Individual species are unevenly distributed throughout even the most homogeneous deposit due to paleoenvironmental and geographic variation, as well as simple chance. It has been suggested by some workers that very diverse fossil deposits, such as some of those from the Gulf and Atlantic Coastal Plains of North America, can not be adequately sampled for paleocommunity studies without taking enormous collections. However, because of patchiness in the occurrence of paleocommunities and variation in single paleoenvironmental settings, entire formations can never be sampled adequately by digging one hole at one horizon at one locality. However, with a more involved sampling scheme it is possible to adequately analyze the diversity patterns within and between paleocommunities .
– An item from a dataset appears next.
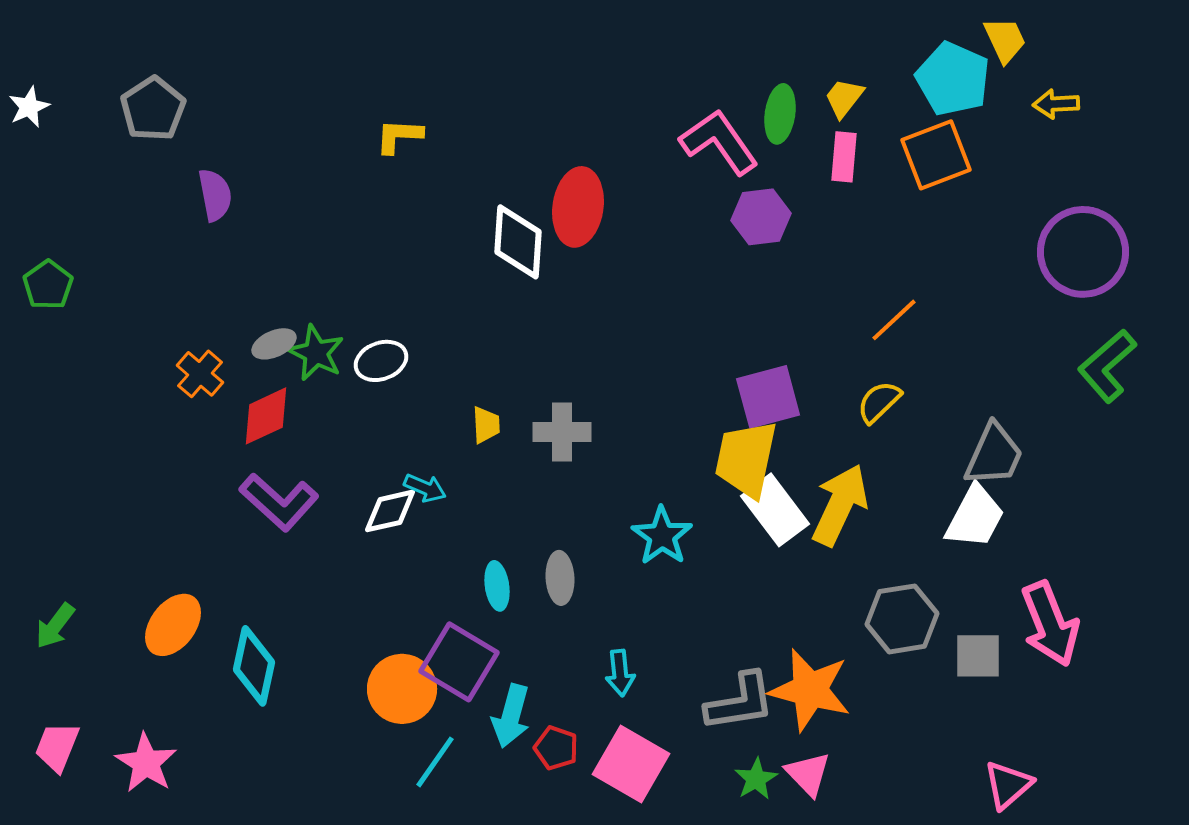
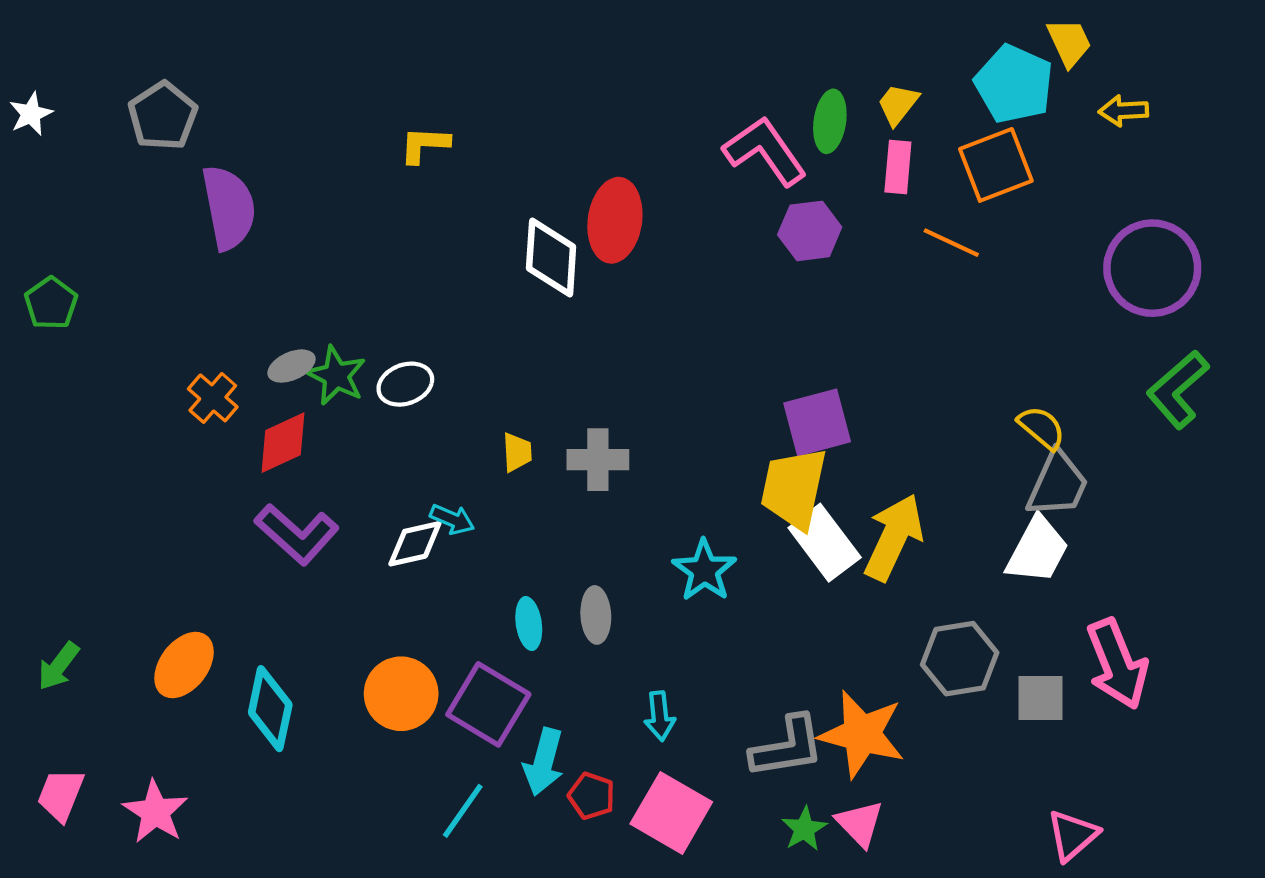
purple semicircle: (215, 195) -> (229, 207), size x1.5
orange line: (894, 320) -> (951, 243), moved, turned 68
yellow semicircle: (879, 402) -> (1042, 428), moved, turned 84
orange circle: (402, 689) -> (401, 694), moved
As an example, samples were taken at closely spaced stratigraphic levels from several members of the Yorktown Formation at several localities in Virginia. The fossil mollusks in each sample were identified to the species level, and the diversities tabulated. Statistically coherent groups of samples were identified using factor analysis. Each group contained samples from the same stratigraphic interval, and represents one paleoenvironment or sub-environment. For the Yorktown Formation, a combination of the three most diverse samples within each group was usually sufficient to characterize the diversity of lower diversity groups (15-30 species), while four samples were required for higher diversity groups (50-60 species). Additional samples yielded only a few new rare species (<5%) or none at all.
With the addition of samples from more sub-environments from either different localities or different stratigraphic intervals at the same locality, a large percentage of the total number of species described from the Yorktown Formation can be collected.
Each sub-environment at each locality yields a limited number of species, regardless of how many samples are taken, or how large the samples are. In order to collect a large percentage of the several hundred species described from the Yorktown formation, bulk samples of the total suite of contained sub-environments need to be taken at several different geographic locations.
The same should be true for other stratigraphic units. Complete characterization of the fauna from a single paleoenvironment or sub-environment is possible with limited geographic sampling. Characterization of an entire stratigraphic unit requires that all contained sub-environments be sampled, but not that enormous individual samples need to be taken. The total aggregate sample size needed to characterize a particular local sub-environment will vary with the total contained diversity, but by replicate sampling it is possible to characterize the diversity.